ARTICLE 8 : SUIVI COLLECTIF DE L’ACCORD
Chaque année, l'employeur consultera les institutions représentatives du personnel sur le recours aux conventions de forfait ainsi que sur les modalités de suivi de la charge de travail des salariés en forfait-jours.
Cette consultation est inutile si l’entreprise ne possède pas d’institutions représentatives du personnel. L’employeur consulte régulièrement les salariés en forfait jours.
ARTICLE 9 : ADHESION
Conformément à l’article L2261-3 du Code du Travail, toute organisation syndicale de salariés représentative dans l’entreprise qui n’est pas signataire du présent accord pourra y adhérer ultérieurement.
L’adhésion produira effet à partir du jour qui suivra celui de son dépôt au Greffe du Conseil de Prud'hommes compétent.
ARTICLE 10 : INTERPRETATION DE L’ACCORD
Les représentants de chacune des parties signataires conviennent de se rencontrer à la requête de la partie la plus diligente dans les 30 jours suivant la demande pour étudier et tenter de régler tout différend d’ordre individuel ou collectif né de l’application du présent accord.

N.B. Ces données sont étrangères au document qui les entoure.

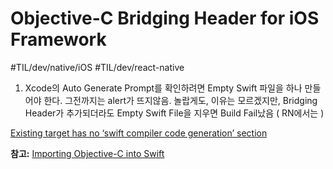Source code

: # Objective-C Bridging Header for iOS Framework 
#TIL/dev/native/iOS #TIL/dev/react-native

1. Xcode의 Auto Generate Prompt를 확인하려면 Empty Swift 파일을 하나 만들어야 한다. 그전까지는 alert가 뜨지않음. 놀랍게도, 이유는 모르겠지만, Bridging Header가 추가되더라도 Empty Swift File을 지우면 Build Fail났음  ( RN에서는 ) 

 [Existing target has no ‘swift compiler code generation’ section](https://stackoverflow.com/a/36790165/12330603) 


**참고:** 
 [Importing Objective-C into Swift](https://developer.apple.com/documentation/swift/imported_c_and_objective-c_apis/importing_objective-c_into_swift) 
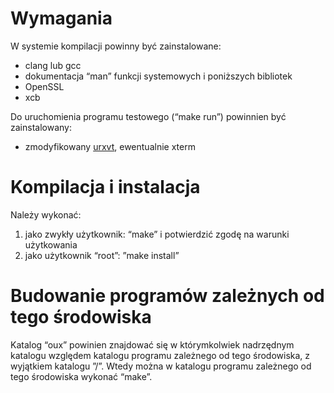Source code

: # Wymagania

W systemie kompilacji powinny być zainstalowane:
* clang lub gcc
* dokumentacja “man” funkcji systemowych i poniższych bibliotek
* OpenSSL
* xcb

Do uruchomienia programu testowego (“make run”) powinnien być zainstalowany:
* zmodyfikowany [urxvt](https://github.com/overcq/rxvt-unicode), ewentualnie xterm

# Kompilacja i instalacja

Należy wykonać:
1. jako zwykły użytkownik: “make” i potwierdzić zgodę na warunki użytkowania
2. jako użytkownik “root”: ”make install”

# Budowanie programów zależnych od tego środowiska

Katalog “oux” powinien znajdować się w którymkolwiek nadrzędnym katalogu względem katalogu programu zależnego od tego środowiska, z wyjątkiem katalogu ”/”.
Wtedy można w katalogu programu zależnego od tego środowiska wykonać “make”.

La demande de réunion doit consigner l’exposé précis du différend.
La position retenue en fin de réunion fait l’objet d’un Procès-Verbal rédigé par la Direction.
Le document est remis à chacune des parties signataires.
Si cela est nécessaire une seconde réunion pourra être organisée dans les 30 jours suivant la première réunion.
Jusqu’à l’expiration de ces délais les parties contractantes s’engagent à ne susciter aucune forme d’action contentieuse liée au différend faisant l’objet de cette procédure.
ARTICLE 11 : REVOYURE ET REVISION DE L’ACCORD
En tout état de cause, les organisations signataires s’accordent sur le principe d’une revoyure au terme d’une période de 5 ans d’application de l’accord pour envisager, au regard des éléments produits au titre du bilan en application des dispositions de l’article 8 du présent accord.
Toute révision du présent accord devra faire l’objet d’une négociation entre les parties signataires et donner lieu à l’établissement d’un avenant.
La demande de révision devra être notifiée à l’ensemble des signataires par lettre recommandée avec demande d’avis de réception.
Une réunion devra être organisée dans un délai de 30 jours pour examiner les suites à donner à cette demande.
ARTICLE 12 : DENONCIATION DE L’ACCORD
Le présent accord conclu sans limitation de durée pourra être dénoncé à tout moment par l’une des parties signataires sous réserve de respecter un préavis de 3 mois.
Cette dénonciation sera adressée par lettre recommandée avec accusé de réception à l’ensemble des parties de l’accord.
Cette dénonciation sera notifiée par écrit aux autres signataires et donnera lieu aux formalités de dépôt conformément à l’article L2261-9 et suivants du Code du Travail.
Dans ce cas, le présent accord continuera à s’appliquer jusqu’à ce qu’un nouvel accord lui soit substitué au plus tard pendant un an à compter de l’expiration du délai de préavis de trois mois.
Cette dénonciation sera notifiée par écrit aux autres signataires et donnera lieu aux formalités de dépôt conformément à l’article L2261-9 du Code du Travail.
ARTICLE 13 : DEPOT LEGAL ET INFORMATIONS DU PERSONNEL ET DES PARTENAIRES SOCIAUX
La Direction de la société adressera sans délai par courrier recommandé avec demande d’avis de réception le présent accord à l’ensemble des organisations syndicales représentatives dans l’entreprise.
L’accord sera déposé sur la plateforme de téléprocédure du Ministère du travail et au Greffe du Conseil de Prud'hommes d’Aix-en-Provence.
Le présent accord est fait en nombre suffisant pour remise à chacune des parties.
Les salariés sont informés de la signature de cet accord par une information figurant sur les panneaux de la Direction réservés à la communication avec le personnel.
Cet accord sera rendu public et versé sur la base de données nationale conformément aux prescriptions de l’article L2231-5-1 du Code du Travail.
ARTICLE 14 : ENTREE EN VIGUEUR DE L’ACCORD
Le présent accord entrera en vigueur immédiatement le lendemain de son dépôt.
Fait à VENELLES le ……….
En 4 exemplaires originaux
Pour la société AIXIA
-Délégué syndical CFDT
-Délégué syndical CFTC
(Chaque page devra être paraphée, la dernière page signée.)